The goal is to train a neural network that can learn this velocity field $g_{\phi}(x_{t}, t)$ which transport points starting from $p_{\rm{prior}}(x_{0}, 0)$ to the desired data distribution $p_{\rm{data}}(.)$. A continuous time variant of the discrete change of variables formula was introduced by Chen et. al.[3] and is referred to as the instantaneous change of variables. It can be derived from the discrete change of variables formula but is a bit involved which is why I recommend the reader to check out the derivation for themselves in Appendix A of the paper [3].

\[\frac{\partial \log p(x_t,t)}{\partial t} = - \nabla_x . g_{\phi}(x_{t}, t)\]

The log density of the terminal PDF induced by the neural ODE $ \frac{dx_t}{dt} = g_{\phi}(x_{t}, t) $ is given by

\[\log p(x_T, T) = \log p_{\rm{prior}}(x_0, 0) - \int_0^T \nabla_x . g_{\phi}(x_{t}, t) dt\]

which allows one to construct objective functions $\mathcal{L}_{\rm{NODE}} = \mathbb{E}_{x \sim p_{\rm{data}}} [\log p(x_T, T)] $ that maximize the likelihood and generate gradients for updating the model parameters $\phi$. Maximizing $\mathcal{L}_{\rm{NODE}}$ requires backpropogating through the ODE solver. The adjoint sensitivity method computes gradients via an auxiliary ODE with O(1) memory complexity, but NODE training remains expensive due to numerical integration at each step.

The instantaneous change of variables is a special case of the Fokker-Planck equation with $D(x_t, t) = 0$.

**GIVEN INFORMATION**
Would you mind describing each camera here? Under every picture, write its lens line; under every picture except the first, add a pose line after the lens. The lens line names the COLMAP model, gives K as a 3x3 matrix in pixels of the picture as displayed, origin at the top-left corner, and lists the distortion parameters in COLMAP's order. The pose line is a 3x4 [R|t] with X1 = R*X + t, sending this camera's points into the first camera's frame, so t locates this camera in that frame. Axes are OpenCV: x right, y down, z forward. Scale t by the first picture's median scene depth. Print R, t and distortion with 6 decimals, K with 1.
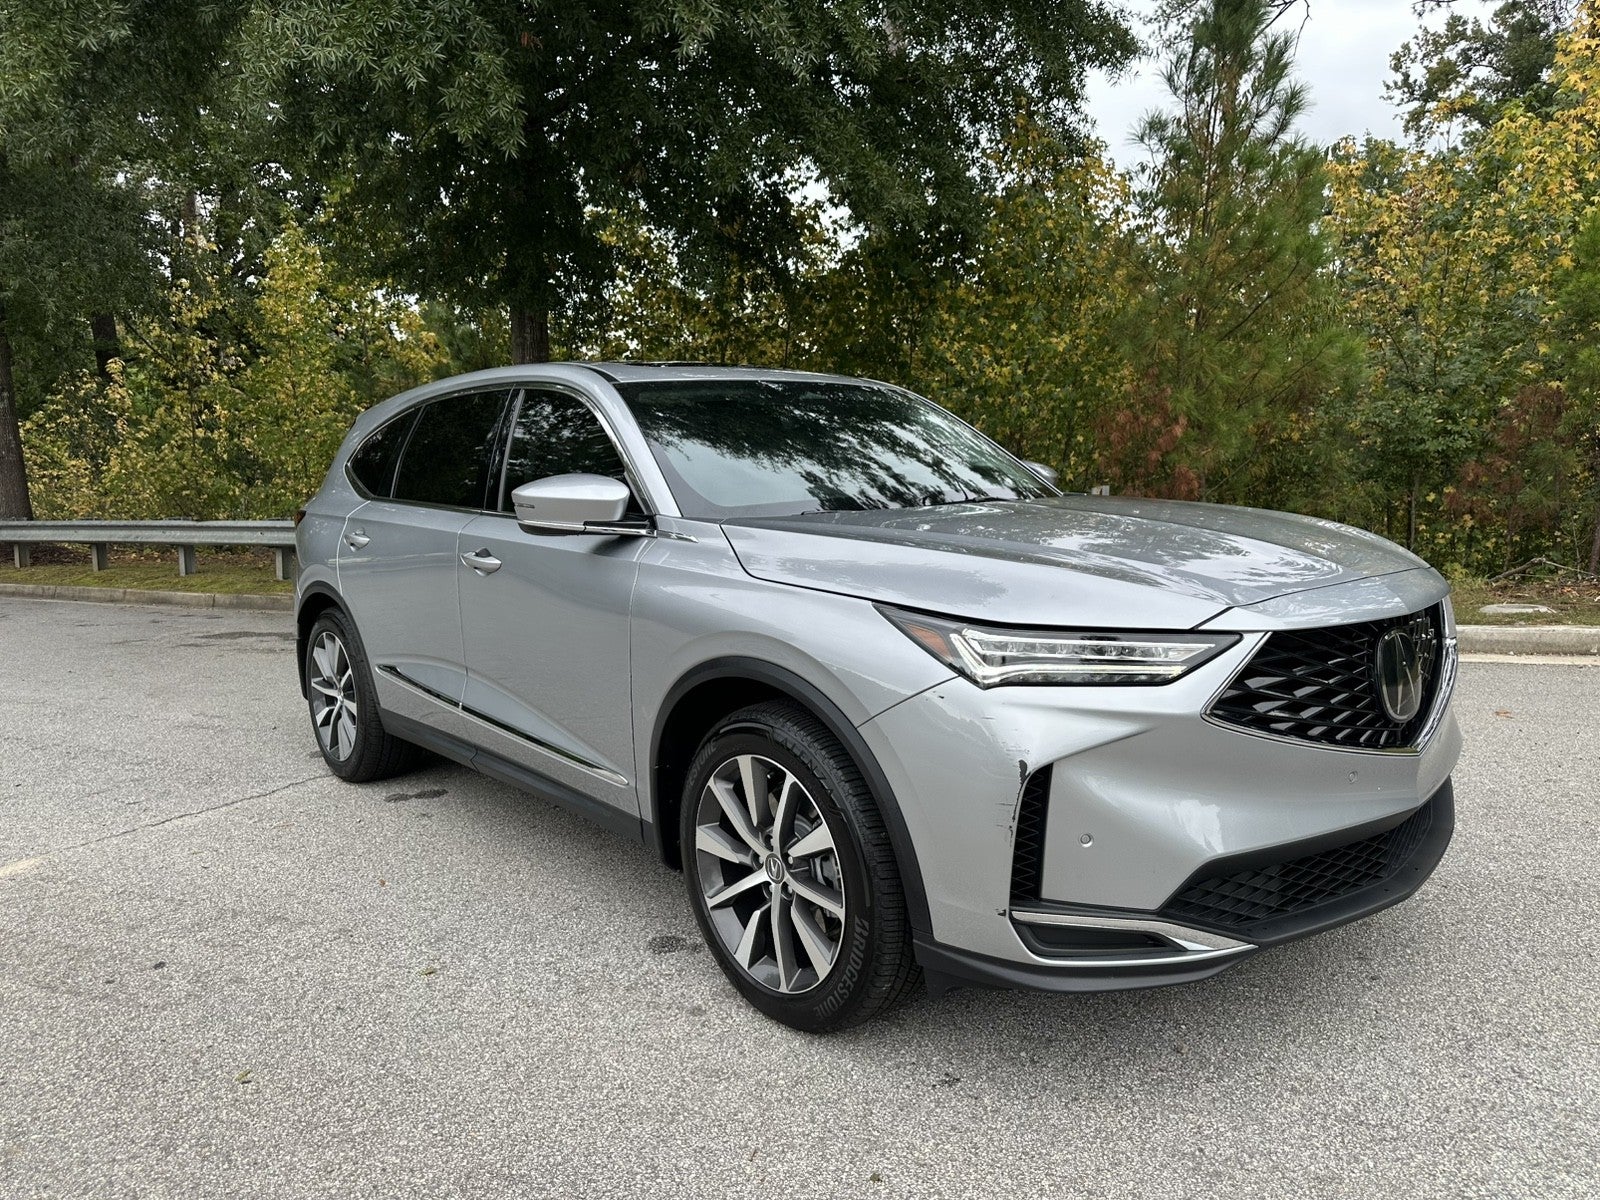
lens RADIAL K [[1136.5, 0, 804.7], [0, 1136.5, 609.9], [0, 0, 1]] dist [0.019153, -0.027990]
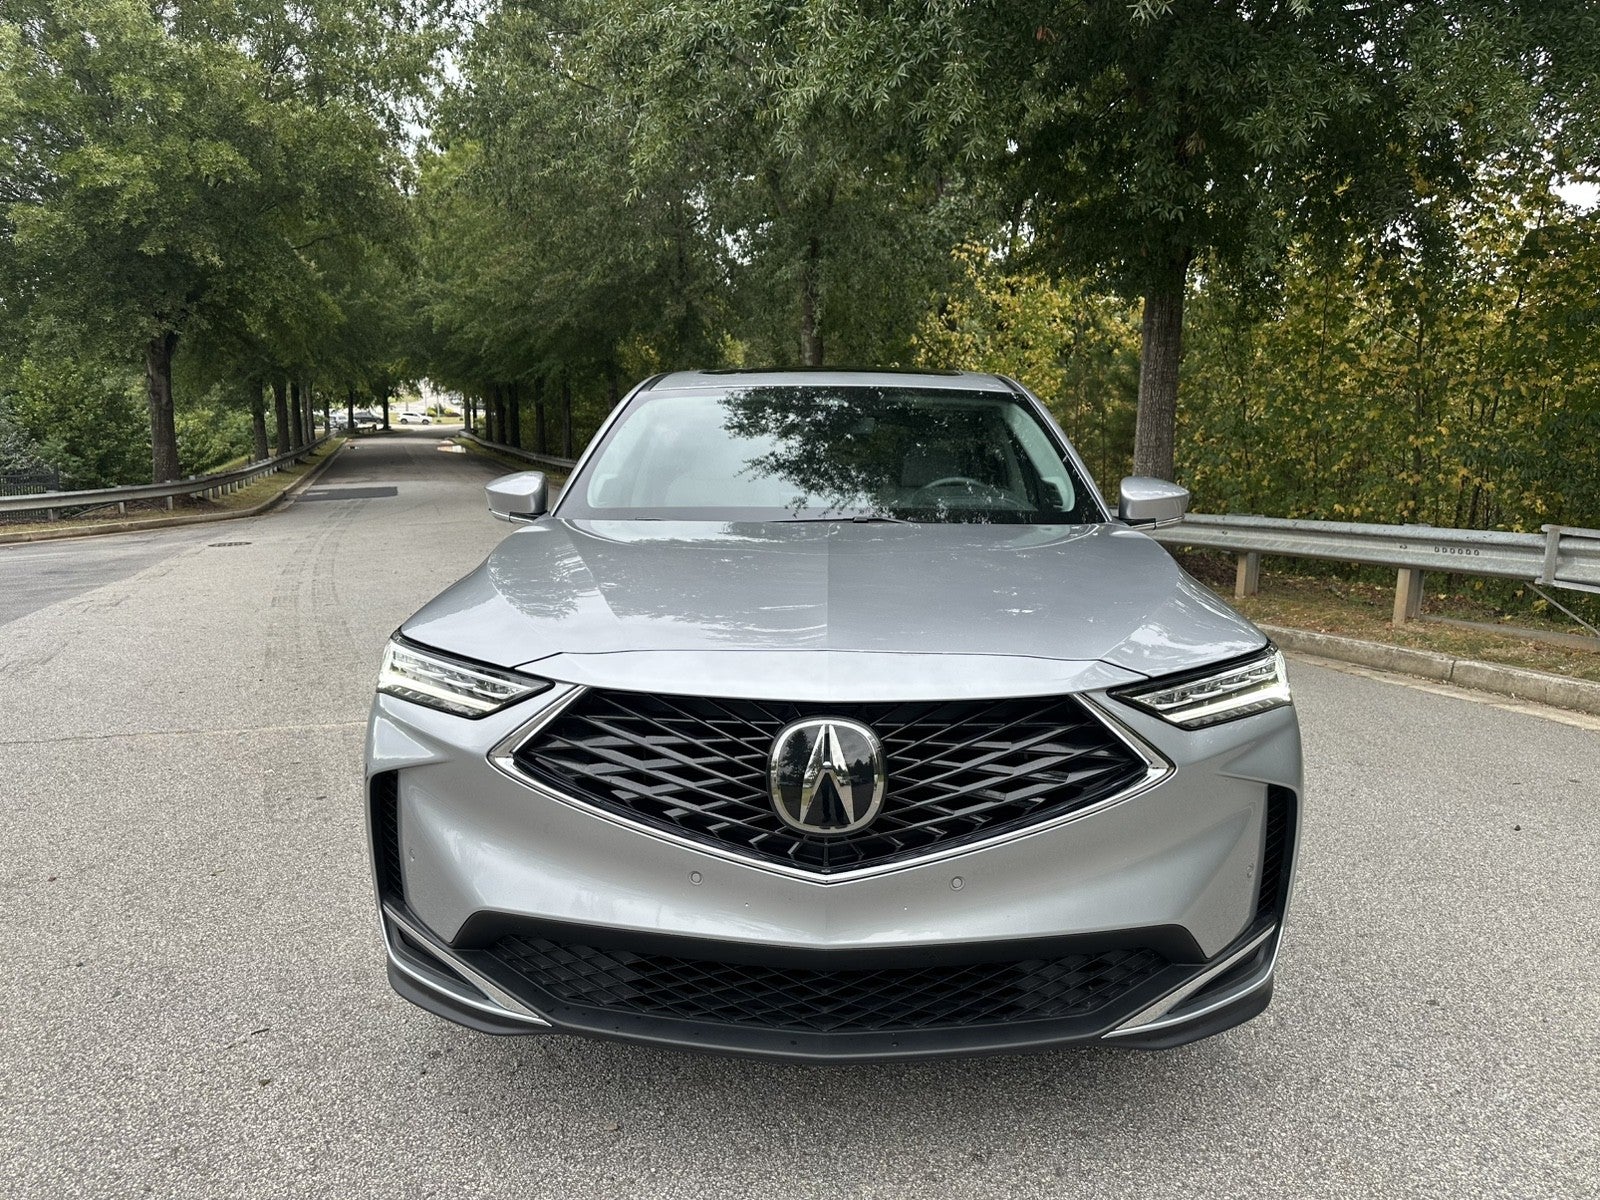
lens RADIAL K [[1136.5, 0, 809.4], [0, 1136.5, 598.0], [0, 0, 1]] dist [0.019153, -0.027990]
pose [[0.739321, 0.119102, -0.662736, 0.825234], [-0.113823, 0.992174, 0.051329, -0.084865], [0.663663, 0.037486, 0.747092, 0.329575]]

==

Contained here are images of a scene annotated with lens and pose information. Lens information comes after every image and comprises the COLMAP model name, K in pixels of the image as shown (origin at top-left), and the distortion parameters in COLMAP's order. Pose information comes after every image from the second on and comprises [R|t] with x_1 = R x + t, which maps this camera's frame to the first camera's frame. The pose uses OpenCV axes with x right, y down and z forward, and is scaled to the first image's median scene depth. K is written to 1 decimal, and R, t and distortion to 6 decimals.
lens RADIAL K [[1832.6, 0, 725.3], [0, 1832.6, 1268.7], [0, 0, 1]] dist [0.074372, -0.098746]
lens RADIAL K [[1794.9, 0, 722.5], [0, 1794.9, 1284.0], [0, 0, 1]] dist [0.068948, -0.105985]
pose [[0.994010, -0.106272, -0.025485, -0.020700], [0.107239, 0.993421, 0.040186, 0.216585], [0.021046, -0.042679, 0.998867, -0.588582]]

**DIRECTIONS**
#1 From the neural ODE passage, return everything from "which allows one" down to "at each step.", word for word.
#2 According to the neural ODE passage, which method computes gradients through an auxiliary ODE with O(1) memory complexity?
The entries have nothing to do with what comes next.

**RESPONSES**
#1
which allows one to construct objective functions $\mathcal{L}_{\rm{NODE}} = \mathbb{E}_{x \sim p_{\rm{data}}} [\log p(x_T, T)] $ that maximize the likelihood and generate gradients for updating the model parameters $\phi$. Maximizing $\mathcal{L}_{\rm{NODE}}$ requires backpropogating through the ODE solver. The adjoint sensitivity method computes gradients via an auxiliary ODE with O(1) memory complexity, but NODE training remains expensive due to numerical integration at each step.

#2 The adjoint sensitivity method.